Castelnuovo dell’Abate, la storia del borgo e la determinazione a valorizzare il presente

Castelnuovo dell’Abate è un piccolo borgo medievale, adagiato sul dorso pianeggiante di un colle
a Sud – Ovest di Montalcino, ai piedi del quale scorre il fiume Orcia.

Nelle vicinanze sono state ritrovate non poche testimonianze archeologiche, che vanno dall’età del bronzo al periodo italico. A circa un chilometro dal paese sorge la nota Abbazia di Sant’Antimo, che secondo la
tradizione, l’imperatore Carlo Magno nell’anno 781, avrebbe fatto costruire per ottenere da Dio la cessazione della pestilenza, che stava decimando l’esercito.

Oggi è uno tra i monumenti a carattere religioso più visitati della Toscana. Nelle vicinanze si trovano numerose cave di travertino e di alabastro, i cui marmi conosciuti fin dall’antichità, sono serviti ad abbellire le numerose chiese di Montalcino e Siena.

Nel corso dei secoli, gli abitanti di Castelnuovo dell’Abate, sono sempre stati considerati molto laboriosi, aperti e accoglienti, anche se comunemente, dagli abitanti dei paesi vicini, soprannominati “Orsi”.

Sino alla metà degli anni ‘6°, era molto popolato come i numerosi poderi nelle campagne circostanti. Nel paese erano presenti botteghe di ogni genere: il forno, la macelleria, la tabaccheria, i generi alimentari; la bottega del fabbro e del calzolaio; l’ufficio postale, la banca, l’asilo, la scuola elementare, oltre ad alcuni bar e trattorie.

Erano già presenti associazioni di volontariato, come le Acli (ora non più), la Commissione Festeggiamenti della Sala il Poggiolo, Arci Caccia e il circolo Arci. Queste ultime sono tuttora esistenti ed insieme alla più
recente “Orso on bike”, rendono vivo il borgo, oggi come allora.

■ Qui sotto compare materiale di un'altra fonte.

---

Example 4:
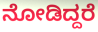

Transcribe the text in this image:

ನೋಡಿದ್ದರೆ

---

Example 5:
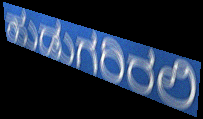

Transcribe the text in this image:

ಹುಡುಗರಿರಲಿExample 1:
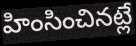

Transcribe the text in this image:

హింసించినట్లే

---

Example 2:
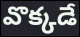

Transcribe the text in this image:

వొక్కడే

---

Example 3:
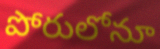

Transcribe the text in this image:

పోరులోనూ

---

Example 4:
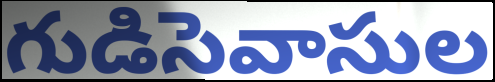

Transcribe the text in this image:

గుడిసెవాసుల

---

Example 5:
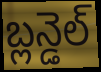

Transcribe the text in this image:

బ్లన్డెల్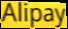
AlipayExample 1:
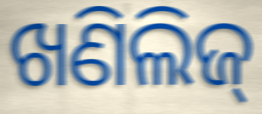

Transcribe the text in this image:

ଖଣିଲିଜ୍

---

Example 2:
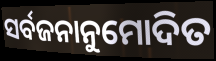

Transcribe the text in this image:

ସର୍ବଜନାନୁମୋଦିତ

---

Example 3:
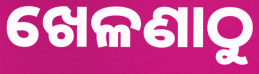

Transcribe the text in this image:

ଖେଳଣାଠୁ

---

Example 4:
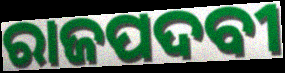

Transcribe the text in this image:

ରାଜପଦବୀ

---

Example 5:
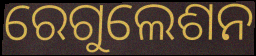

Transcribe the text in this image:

ରେଗୁଲେଶନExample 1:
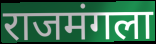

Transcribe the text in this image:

राजमंगला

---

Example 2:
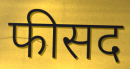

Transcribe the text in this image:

फीसद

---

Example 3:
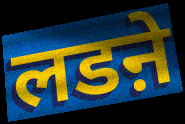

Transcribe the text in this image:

लडऩे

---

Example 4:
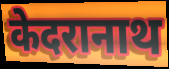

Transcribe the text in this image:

केदरानाथ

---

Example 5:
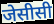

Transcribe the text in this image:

जेसीसी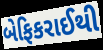
બેફિકરાઈથીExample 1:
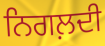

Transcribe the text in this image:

ਨਿਗਲ਼ਦੀ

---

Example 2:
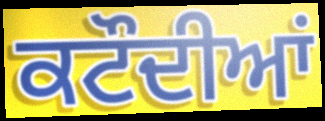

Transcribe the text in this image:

ਕਟੌਦੀਆਂ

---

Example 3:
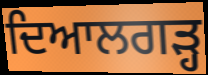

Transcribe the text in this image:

ਦਿਆਲਗੜ੍ਹ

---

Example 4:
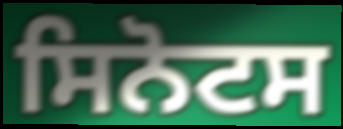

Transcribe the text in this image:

ਸਿਨੋਟਸ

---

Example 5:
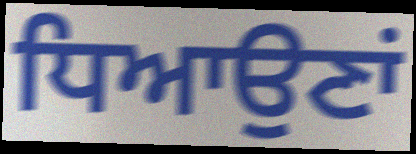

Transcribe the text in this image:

ਧਿਆਉਣਾਂ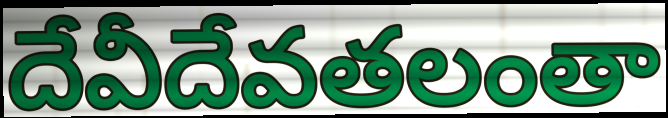
దేవీదేవతలంతా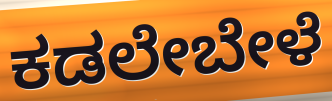
ಕಡಲೇಬೇಳೆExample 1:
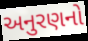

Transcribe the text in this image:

અનુરણનો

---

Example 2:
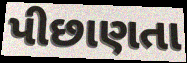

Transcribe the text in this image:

પીછાણતા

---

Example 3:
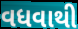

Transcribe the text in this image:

વધવાથી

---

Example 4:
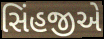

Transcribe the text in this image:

સિંહજીએ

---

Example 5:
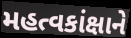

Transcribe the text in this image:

મહત્વકાંક્ષાને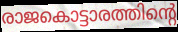
രാജകൊട്ടാരത്തിന്റെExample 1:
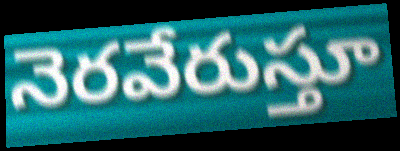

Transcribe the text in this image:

నెరవేరుస్తూ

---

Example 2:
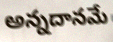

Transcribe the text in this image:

అన్నదానమే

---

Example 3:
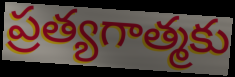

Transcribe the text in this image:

ప్రత్యగాత్మకు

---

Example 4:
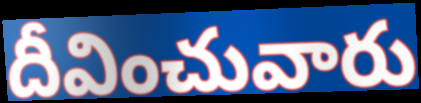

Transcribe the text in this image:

దీవించువారు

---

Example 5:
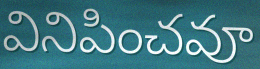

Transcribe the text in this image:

వినిపించవూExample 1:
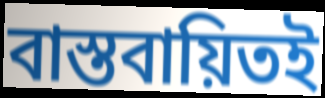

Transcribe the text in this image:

বাস্তবায়িতই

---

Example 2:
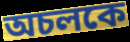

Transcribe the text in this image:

অচলকে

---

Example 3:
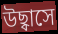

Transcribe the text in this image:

উছ্বাসে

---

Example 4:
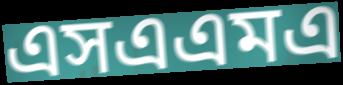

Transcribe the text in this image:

এসএএমএ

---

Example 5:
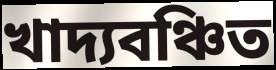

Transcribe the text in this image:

খাদ্যবঞ্চিত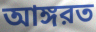
আঙ্গরতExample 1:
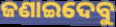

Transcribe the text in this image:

ଜଣାଇଦେବୁ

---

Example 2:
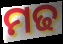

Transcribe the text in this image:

ମଢ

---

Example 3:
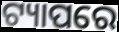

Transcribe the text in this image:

ଟ୍ୟାପରେ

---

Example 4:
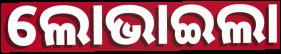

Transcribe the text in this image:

ଲୋଭାଇଲା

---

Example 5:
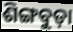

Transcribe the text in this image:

ଶିଙ୍ଗବୁଡ଼ାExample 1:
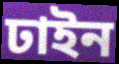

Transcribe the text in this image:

ঢাইন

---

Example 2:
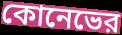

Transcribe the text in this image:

কোনেভের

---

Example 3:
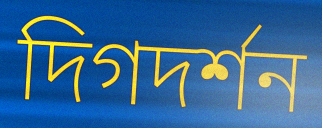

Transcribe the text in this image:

দিগদর্শন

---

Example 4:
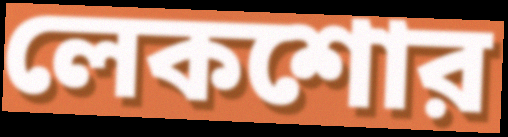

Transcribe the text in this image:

লেকশোর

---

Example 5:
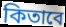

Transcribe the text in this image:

কিতাবেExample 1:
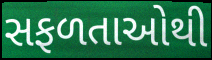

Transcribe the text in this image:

સફળતાઓથી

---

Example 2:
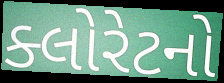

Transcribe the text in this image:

ક્લોરેટનો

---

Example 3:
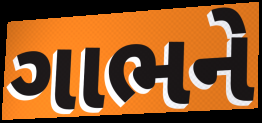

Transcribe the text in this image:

ગાભને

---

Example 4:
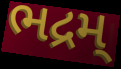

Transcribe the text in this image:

ભદ્રમ્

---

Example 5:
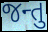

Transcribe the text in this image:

જન્તુ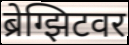
ब्रेग्झिटवर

Dopo la metà degli anni sessanta, si è verificato un graduale spopolamento del piccolo centro, dovuto soprattutto ad una crisi agricola legata alla fine della “mezzadria”. Questo ha comportato la perdita di numerosi servizi oltre che di abitanti. A partire dagli anni ‘80, grazie al grande rilancio dell’agricoltura, principale attività della zona, il paese ha piano, piano, cambiato volto.

La valorizzazione dell’ olio d’oliva di Montalcino, la produzione di vini, a partire dal pregiatissimo
“Brunello di Montalcino” ormai famosissimo in ogni parte del mondo, ha attirato l’attenzione di tante persone locali e non, verso questo piccolo borgo.

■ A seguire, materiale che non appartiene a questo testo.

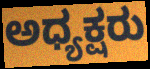
ಅಧ್ಯಕ್ಷರು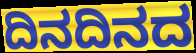
ದಿನದಿನದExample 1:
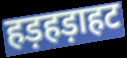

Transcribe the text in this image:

हड़हड़ाहट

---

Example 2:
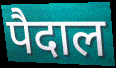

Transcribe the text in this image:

पैदाल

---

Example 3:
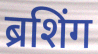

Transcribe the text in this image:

ब्रशिंग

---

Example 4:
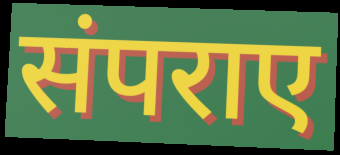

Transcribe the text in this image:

संपराए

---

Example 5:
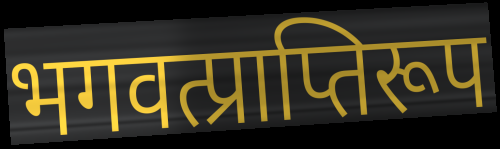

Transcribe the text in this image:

भगवत्प्राप्तिरूप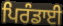
ਪਿਰੰਡਾਈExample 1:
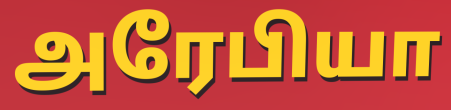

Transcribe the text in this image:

அரேபியா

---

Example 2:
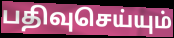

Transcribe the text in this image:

பதிவுசெய்யும்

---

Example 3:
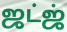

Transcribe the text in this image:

ஜட்ஜ்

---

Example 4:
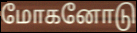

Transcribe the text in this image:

மோகனோடு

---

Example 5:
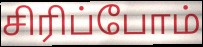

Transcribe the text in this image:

சிரிப்போம்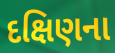
દક્ષિણના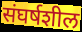
संघर्षशीलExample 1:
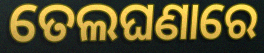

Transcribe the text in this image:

ତେଲଘଣାରେ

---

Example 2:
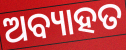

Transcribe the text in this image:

ଅବ୍ୟାହତ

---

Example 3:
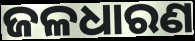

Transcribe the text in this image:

ଜଳଧାରଣ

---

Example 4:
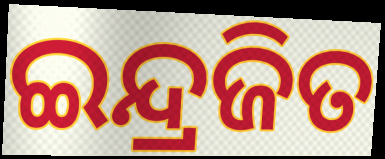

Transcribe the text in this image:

ଇନ୍ଦ୍ରଜିତ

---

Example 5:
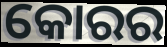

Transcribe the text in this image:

କୋରରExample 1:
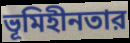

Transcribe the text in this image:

ভূমিহীনতার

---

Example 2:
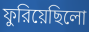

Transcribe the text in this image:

ফুরিয়েছিলো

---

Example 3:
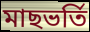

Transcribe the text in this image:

মাছভর্তি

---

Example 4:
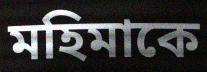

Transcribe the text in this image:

মহিমাকে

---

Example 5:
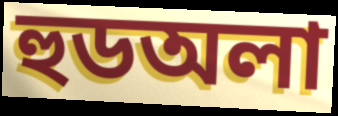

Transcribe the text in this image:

হুডঅলাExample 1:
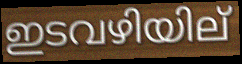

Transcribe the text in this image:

ഇടവഴിയില്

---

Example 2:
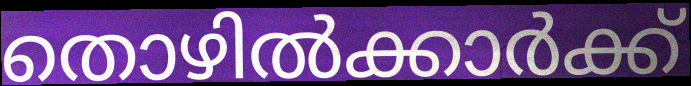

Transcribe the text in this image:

തൊഴിൽക്കാർക്ക്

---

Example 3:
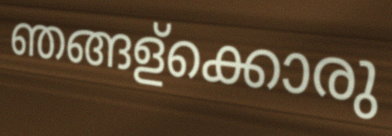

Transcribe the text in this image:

ഞങ്ങള്ക്കൊരു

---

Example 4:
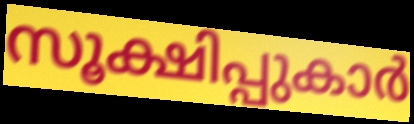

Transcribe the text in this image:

സൂക്ഷിപ്പുകാർ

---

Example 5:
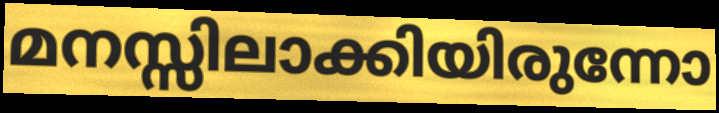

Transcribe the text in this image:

മനസ്സിലാക്കിയിരുന്നോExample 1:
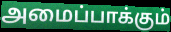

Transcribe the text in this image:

அமைப்பாக்கும்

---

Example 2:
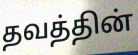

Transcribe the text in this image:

தவத்தின்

Quello spirito di condivisione e voglia di fare che ha da sempre contraddistinto gli abitanti di Castelnuovo dell’Abate e li ha fatti apprezzare dai paesi circostanti, dalla Val d’Orcia al Monte Amiata e dai tanti turisti, è più vivo che mai.

I prossimi eventi

Le associazioni presenti, con grande determinazione e attaccamento al proprio territorio, portano avanti eventi che fanno parte della storia del luogo. Tra questi l’organizzazione della festa patronale dell’11 maggio in onore di Sant’Antimo Martire e la suggestiva processione con la copia dell’effige della Madonna di Sant’Antimo.

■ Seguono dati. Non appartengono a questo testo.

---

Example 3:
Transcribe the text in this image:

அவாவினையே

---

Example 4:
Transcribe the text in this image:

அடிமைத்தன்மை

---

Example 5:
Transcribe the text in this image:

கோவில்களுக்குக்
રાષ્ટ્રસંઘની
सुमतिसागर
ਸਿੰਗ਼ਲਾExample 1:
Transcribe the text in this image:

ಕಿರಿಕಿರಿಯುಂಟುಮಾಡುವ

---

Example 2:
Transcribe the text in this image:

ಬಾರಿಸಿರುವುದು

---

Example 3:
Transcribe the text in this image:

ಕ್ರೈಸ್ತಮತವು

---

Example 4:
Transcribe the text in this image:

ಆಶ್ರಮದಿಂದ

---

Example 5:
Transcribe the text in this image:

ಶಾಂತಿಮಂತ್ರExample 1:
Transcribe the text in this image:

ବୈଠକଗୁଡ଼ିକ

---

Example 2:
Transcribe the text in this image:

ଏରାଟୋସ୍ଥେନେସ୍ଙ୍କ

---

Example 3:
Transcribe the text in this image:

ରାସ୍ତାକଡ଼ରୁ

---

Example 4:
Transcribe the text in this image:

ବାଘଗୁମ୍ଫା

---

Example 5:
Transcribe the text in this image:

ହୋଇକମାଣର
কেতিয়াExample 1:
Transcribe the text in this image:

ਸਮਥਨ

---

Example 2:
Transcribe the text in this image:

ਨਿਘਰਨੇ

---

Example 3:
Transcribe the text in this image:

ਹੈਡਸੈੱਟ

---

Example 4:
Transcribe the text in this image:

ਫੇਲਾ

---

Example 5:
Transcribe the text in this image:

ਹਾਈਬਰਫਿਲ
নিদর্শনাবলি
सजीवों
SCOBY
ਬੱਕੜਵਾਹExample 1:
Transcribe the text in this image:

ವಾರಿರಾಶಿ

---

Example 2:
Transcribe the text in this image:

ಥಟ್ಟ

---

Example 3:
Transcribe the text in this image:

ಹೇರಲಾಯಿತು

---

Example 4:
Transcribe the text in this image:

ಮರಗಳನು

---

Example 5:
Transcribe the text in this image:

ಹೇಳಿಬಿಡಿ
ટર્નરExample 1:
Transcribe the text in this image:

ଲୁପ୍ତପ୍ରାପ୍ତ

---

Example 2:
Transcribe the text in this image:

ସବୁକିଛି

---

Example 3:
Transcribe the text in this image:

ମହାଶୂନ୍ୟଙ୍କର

Quest’ultima, che si tiene la sera del 10 maggio, parte dalla chiesa parrocchiale dei Ss. Filippo e Giacomo ed arriva all’abbazia di Sant’Antimo, lungo un percorso illuminato dalle sole fiaccole posizionate ai
lati della strada.

Gli eventi non sono però rivolti solo al mantenimento delle tradizioni ecclesiastiche, ma cercano di cogliere e raccogliere l’interesse di persone di tutte le età. Tra gli eventi organizzati: “il cinema più piccolo del mondo”; la festa della birra e altre iniziative naturalistiche volte alla scoperta del territorio.

Oggi il borgo sta rinascendo, sempre più persone, oltre che aziende nazionali ed estere, investono in attività legate a questo piccolo angolo della Toscana. Con nuove energie e lavorando tutti insieme potranno essere mantenute nel tempo tradizioni e create nuove iniziative, atte a far crescere e conoscere, ad un pubblico sempre più vasto, una realtà minuscola, ma ricca di storia, arte e natura.